Water Chemistry: Most people I know, including myself, don’t really know or care that certain fish need a certain water chemistry. I far as I was concerned, I thought fish just needed water, period. This assumption is dead wrong. Different fish need different water temperature, hardness (how many minerals are in the water) and acidity (ph level of the water). I found out that you can buy some fairly inexpensive and easy to use “test kits” or you can buy slightly more expensive water monitors that tell you how much ammonia there is in the water, the ph level of the water and the temperature. Most tropical fish that you find at the store need an ammonia level of 0, ph level of 7.0 and water temperature between 72 and 82 degrees Fahrenheit.
Illness: Another thing that I didn’t know is that fish get sick. Yea, it seems obvious but I don’t think it is something that I had ever thought about before. One of the most common illnesses for fish is called Ich. Ich is a protozoan (microscopic animal) that feeds on the fish’s skin tissue and looks like lice. Another illness is “pop eye” which is a sort of eye infection. Most pet stores sell medications that you put into the water for a few days. Ich takes about 6 days of medicating to get rid of and even if the fish don’t show the little white bumps you should still keep on medicating because the bacteria reproduces and grows more resistant to the medicine. Before you apply the medicine remove the carbon rock part of your filter because it will filter the medicine out of the water.

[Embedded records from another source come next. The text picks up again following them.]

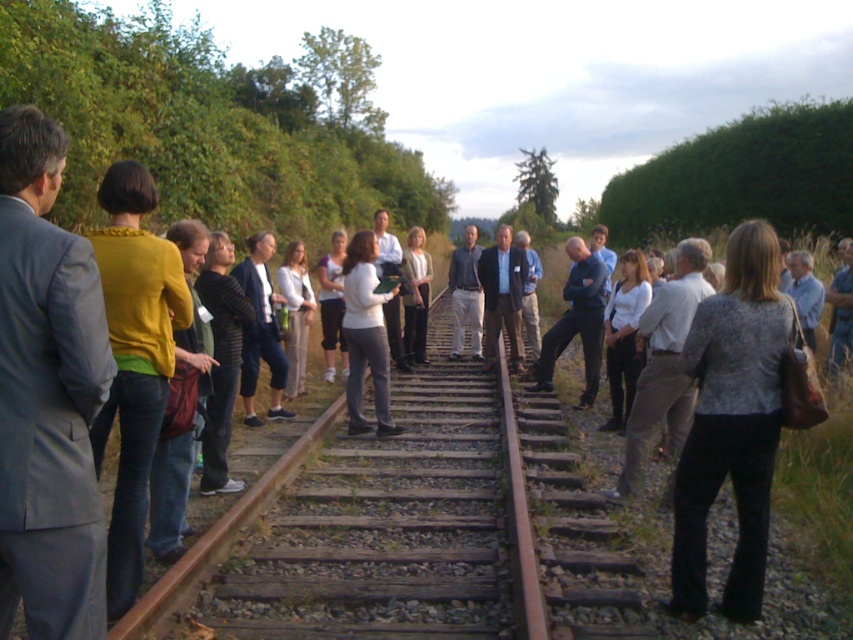
Is point (462, 268) farther from camera compared to point (376, 275)?

Yes.

At what (x,y) coordinates should I click in order to perform the action: click on light brown pants at center. Please return your answer as a coordinate pair (x, y). This screenshot has height=640, width=853. Looking at the image, I should click on (465, 294).

Which is below, matte yellow sweater at left or white fabric at center?

Positioned lower is matte yellow sweater at left.

Between point (125, 483) and point (393, 246), which one is positioned behind?

The point (393, 246) is behind.

Is point (120, 333) less distant than point (392, 243)?

Yes, point (120, 333) is in front of point (392, 243).

Where is `matte yellow sweater at left`? matte yellow sweater at left is located at coordinates (134, 360).

Does light brown suit at center appear under light brown pants at center?

No.

Is light brown suit at center smaller than light brown pants at center?

No, light brown suit at center is not smaller than light brown pants at center.

Does point (485, 284) come closer to viewer compared to point (461, 250)?

Yes, point (485, 284) is closer to viewer.

Identify the location of light brown suit at center. The height and width of the screenshot is (640, 853). (502, 296).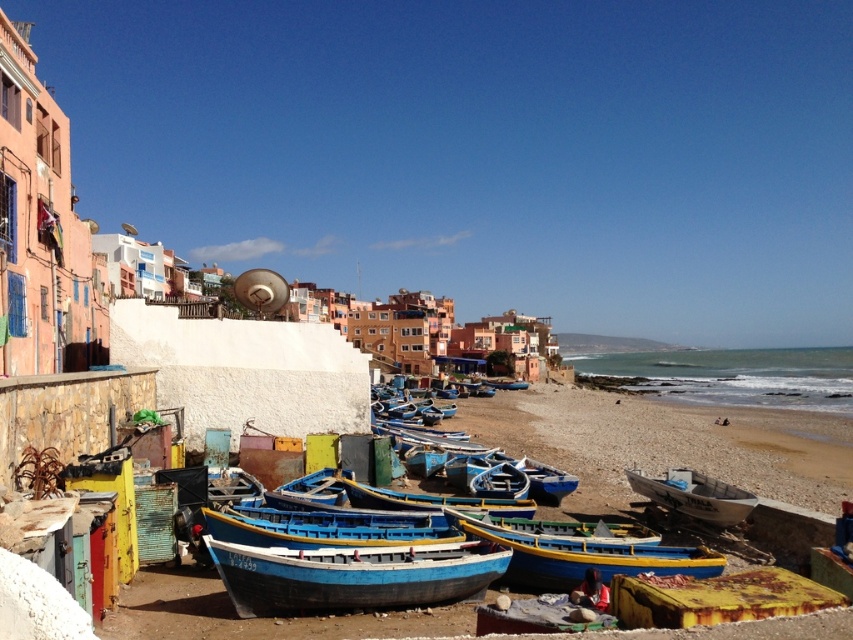
Question: Which point is farther to the camera?

Choices:
 (A) (697, 509)
 (B) (439, 556)
 (C) (422, 499)
 (D) (703, 557)

Answer: (A)

Question: Which point is closer to the camera?

Choices:
 (A) (711, 522)
 (B) (523, 502)

Answer: (A)

Question: Is yellow painted wood canoe at center thinner than white matte boat at center?

Choices:
 (A) yes
 (B) no

Answer: (A)

Question: Is blue painted wood boat at lower center to the right of yellow painted wood canoe at center from the viewer's perspective?

Choices:
 (A) no
 (B) yes

Answer: (A)

Question: Which object is farther from the camera taking this photo?

Choices:
 (A) white matte boat at center
 (B) blue painted wood boat at lower center
 (C) yellow painted wood canoe at center

Answer: (A)

Question: Considering the relative positions of yellow painted wood canoe at center and blue painted wood canoe at center in the image provided, where is yellow painted wood canoe at center located with respect to blue painted wood canoe at center?

Choices:
 (A) below
 (B) above

Answer: (A)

Breeding: You would figure that breeding fish is something that happens by chance if you happen to have a male and female fish in your aquarium but, despite the fact that it may sometimes happen by chance, breeding the fish is something that needs exact conditions that vary according to the kind of fish you have. The water chemistry and temperature, the amount of plants you have in your tank, and the amount of hiding places are some of the factors that lead to fish breeding. Some people have a lot of information on how to breed different kinds of fish and for some fish you need to have the conditions just right or you’ll never see any offspring.
Much More: Water chemistry and all those other things are just a small bit of information that might come in handy if you have fish that are mysteriously dying, or if you are planning on buying fish. However, if you are indeed planning on getting fish and you really care about the well being of any living creature in your house you should research fish in general and the particular fish you are thinking about buying. You have plenty of time to decide on fish since it is usually recommended that you run your new aquarium empty for at least one week in order to test the water and ready the aquarium. Remember that fish keeping can be very complex depending on how much you care, how much you want to control and how much you just want to leave up to chance. Fish keeping can be a hobby, even a science so enjoy!